Invented by Robert Gauss (robbway@home.com), around 1989

Description: One-Minute Solitaire is a frenzied game, sort of a Spit for One. Requires very little space and even less time to play.

Equipment: One 52-card deck and a timepiece. The best is a digital countdown timer, but any watch or one-minute sand timer will do.

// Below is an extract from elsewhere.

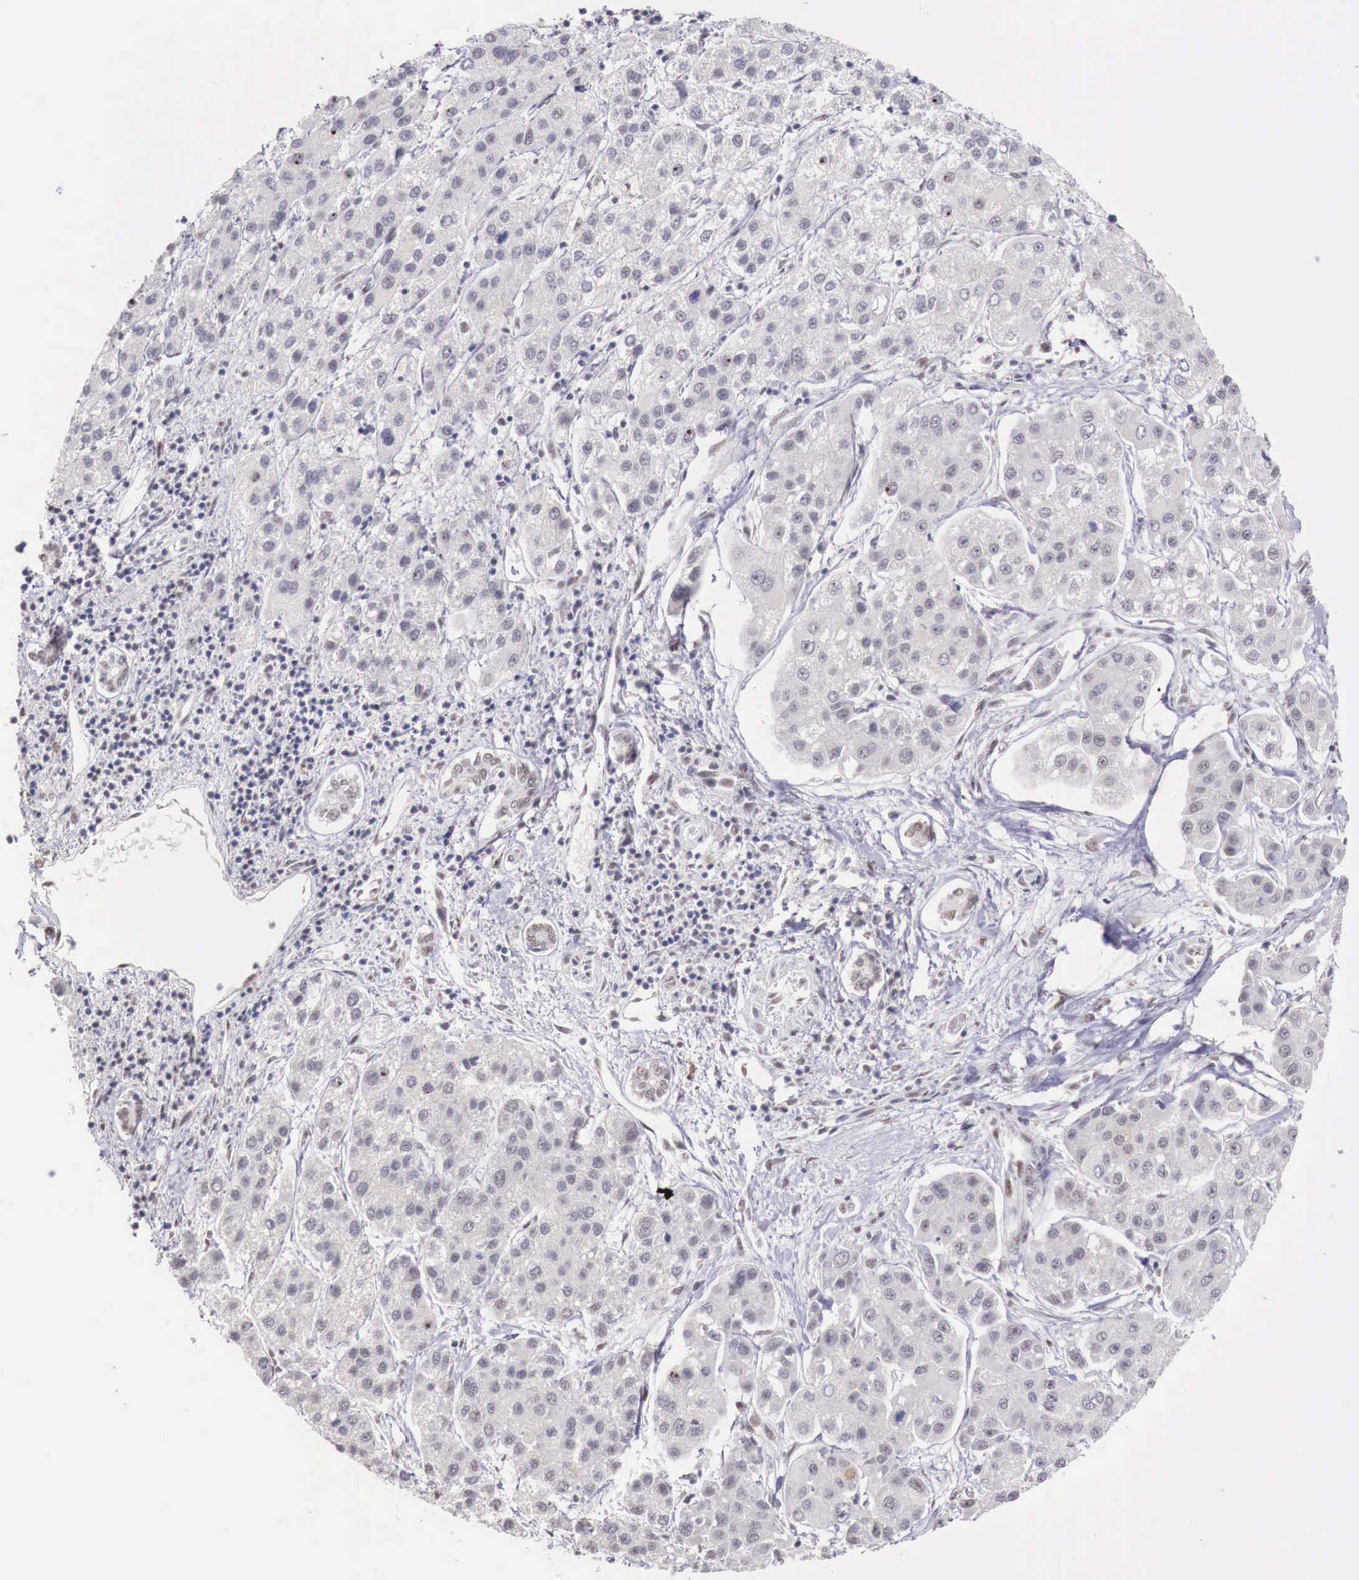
{"staining": {"intensity": "weak", "quantity": "<25%", "location": "nuclear"}, "tissue": "liver cancer", "cell_type": "Tumor cells", "image_type": "cancer", "snomed": [{"axis": "morphology", "description": "Carcinoma, Hepatocellular, NOS"}, {"axis": "topography", "description": "Liver"}], "caption": "Image shows no protein expression in tumor cells of liver cancer tissue.", "gene": "FOXP2", "patient": {"sex": "female", "age": 85}}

Setup: Shuffle the deck an hold it in your hand. You will need a small space of a table with no breakables nearby!

Play:

  1. Flip top card over on table for your one-and-only foundation.
  2. Start the timer. The rest of the game takes place in the next 60 seconds.
  3. Flip the entire deck over in your hand so that the cards are face-up.
  4. The objective is to build the entire deck onto the foundation so that each play from the hand matches the either the rank or suit of the face up card on the foundation.
  5. Any card that doesn't match the rank or suit of the foundation is dealt to a single wastepile.
  6. Cycle through the whole deck matching as many cards as possible.
  7. When the deck is exhausted, pick up the wastepile and without shuffling or flipping (takes too much time), continue play.
  8. If you think you are at an impasse, i.e. no cards in the deck match the suit or rank of the foundation card, play ANY card to the foundation and continue play.
  9. If the cards get out of order, don't worry! It doesn't increase your odds of winning. Just pick 'em up and keep playing.
  10. At the end of the minute, STOP!
  11. You LOSE if there are any cards left in your hand and/or the wastepile.
  12. You may have WON if all cards are on the foundation. Here's how to check:
    • slowly go through the foundation stack, bottom-to-top and make sure the card above it matches either suit or rank.
    • if a card above another card doesn't match, and NO OTHER CARDS ABOVE IT match suit or rank, it was played correctly.
    • if you reach the top of the foundation and the above two rules hold, you have WON! (otherwise, you've LOST)

NOTES:

This is not a complicated game. Matching is like Crazy Eights without the wild cards. The first hurdle is the dexterity of play. The second hurdle is guessing correctly that you are at an impasse.

Despite the small footprint of the game, I wouldn't play it on a train or airplane, it'll annoy the other passengers!

When I invented this I wrote a timer program (a FOR..NEXT loop!) on my Commodore 64 that would beep to start the timer and beep to end the game.